Martin is sitting at one of the corner tables when Richard arrives, a plastic tub of edamame beans in front of him.

‘Martin,’ Richard says, putting out his hand to shake. Martin is wearing a pale grey suit with a pink pocket square. His spectacles aretortoiseshell and both these and the pocket square belong to the class of accessory Richard categorises as ‘arty’.

‘Thank you for meeting me,’ Martin says, sitting back down on a wooden stool that has been clamped with bolts to the floor. There’s a brown folder next to the edamame beans on the table in front of him. Richard’s heart sinks. He knows one of the green-ink brigade when he sees them. Terri usually does a good job of filtering them out – those ranting letters written in fountain pen decrying the lack of village centre parking spaces or the difficulties of getting a doctor’s appointment.

‘Not at all, not at all,’ Richard says. ‘I’ll – uh – get some food.’

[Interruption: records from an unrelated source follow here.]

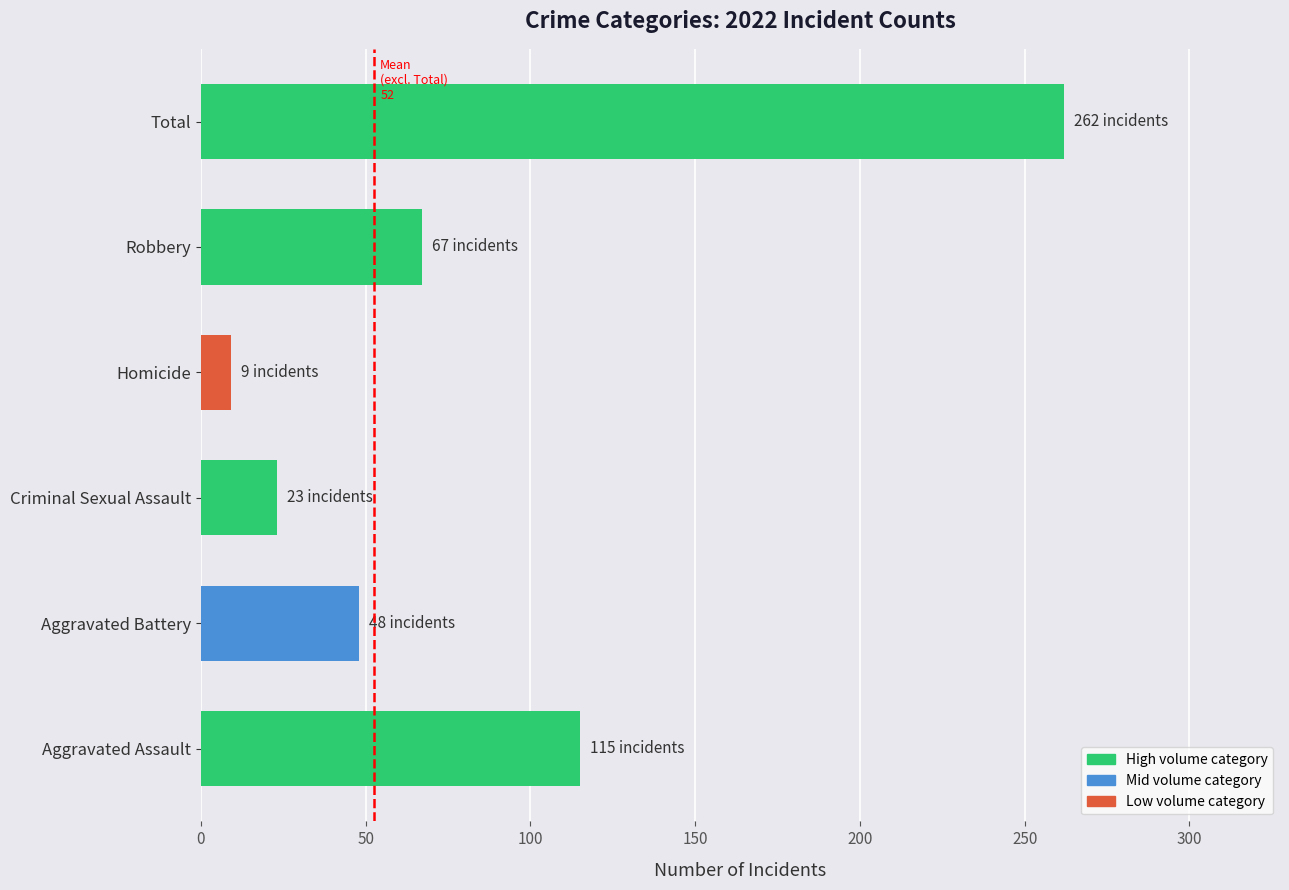

Reading top to bottom, transcribe all the data shown in this chart.

Total=262	Robbery=67	Homicide=9	Criminal Sexual Assault=23	Aggravated Battery=48	Aggravated Assault=115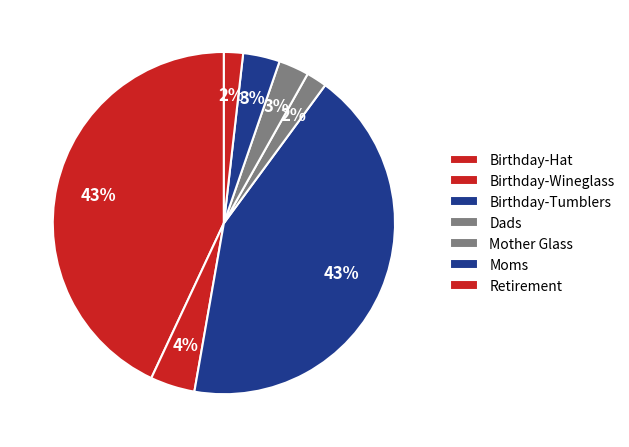

How many segments does this pie chart have?

7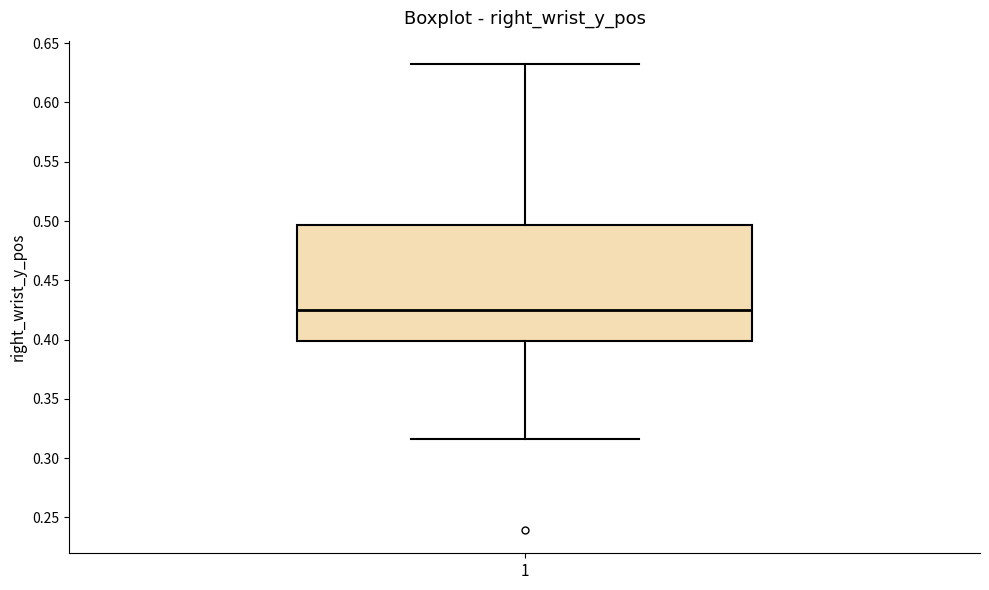

Transcribe this box plot: give where the median line is, the range the box spans, and where the two whiskers end, as read against the y-axis. The values are not printed on the chart, so give them approximately, as read against the axis.

median 0.425, box 0.400 to 0.495, whiskers 0.315 to 0.630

‘Please.’ Martin gestures towards the open fridge containing trays of pearlescent sashimi. Richard picks a shredded duck salad that the display informs him contains 756 calories. There is a baffling automated touchscreen that Richard bumbles his way through to pay £7.99 by tapping his phone against a plastic square. He misses the days of cash. You knew where you were with the comforting heft of pound coins.

‘What an interesting jacket,’ Martin says when Richard returns to the table.

‘Oh, yes. Thanks.’

He’s recently employed a personal stylist called Cody. Cody says Richard’s neckline is suited to a Nehru collar. He has, up until this point, agreed with her but now he worries his three-quarter-length linen number, purchased at considerable expense from a high-end department store might look a bit silly.

‘It’s an Indian designer,’ Richard says, unwrapping his chopsticks. ‘Well, sorry, British-Indian, I should say. His parents came over in the seventies. Immigrants. Hardworking, decent people. British born and bred. The designer, I mean, not the parents. They came over from … uh … somewhere. Not that there’s anything wrong with that. With coming over, I mean.’

‘I never said there was.’

‘No, no, of course you didn’t.’ Richard spears a clump of noodles with his chopsticks. ‘Christ, you have to be so careful with what you say these days, don’t you? Hahahahaha.’

Martin Gilmour makes him nervous. Perhaps it’s his coolly assessing stare or the fact that his reactions seem delayed. Perhaps it’s what Ben and Jarvis have intimated about his murky past and his sexual inclinations. Perhaps it’s the facial twitches Richard has noticed – every so often, a slight but noticeable judder of the jaw, like a cat ridding itself of fleas. Or perhaps it’s simply that Richard can’t get a grip on what Martin might be thinking at any given time. His emotions don’t show on his face like normal people’s.

‘Anyway, the jacket pays tribute to his heritage – hence, you know, the collar,’ Richard concludes, feebly.

‘Mm. I suppose one could say that wearing it is a form of cultural appropriation,’ Martin says.

A piece of duck becomes lodged in Richard’s throat.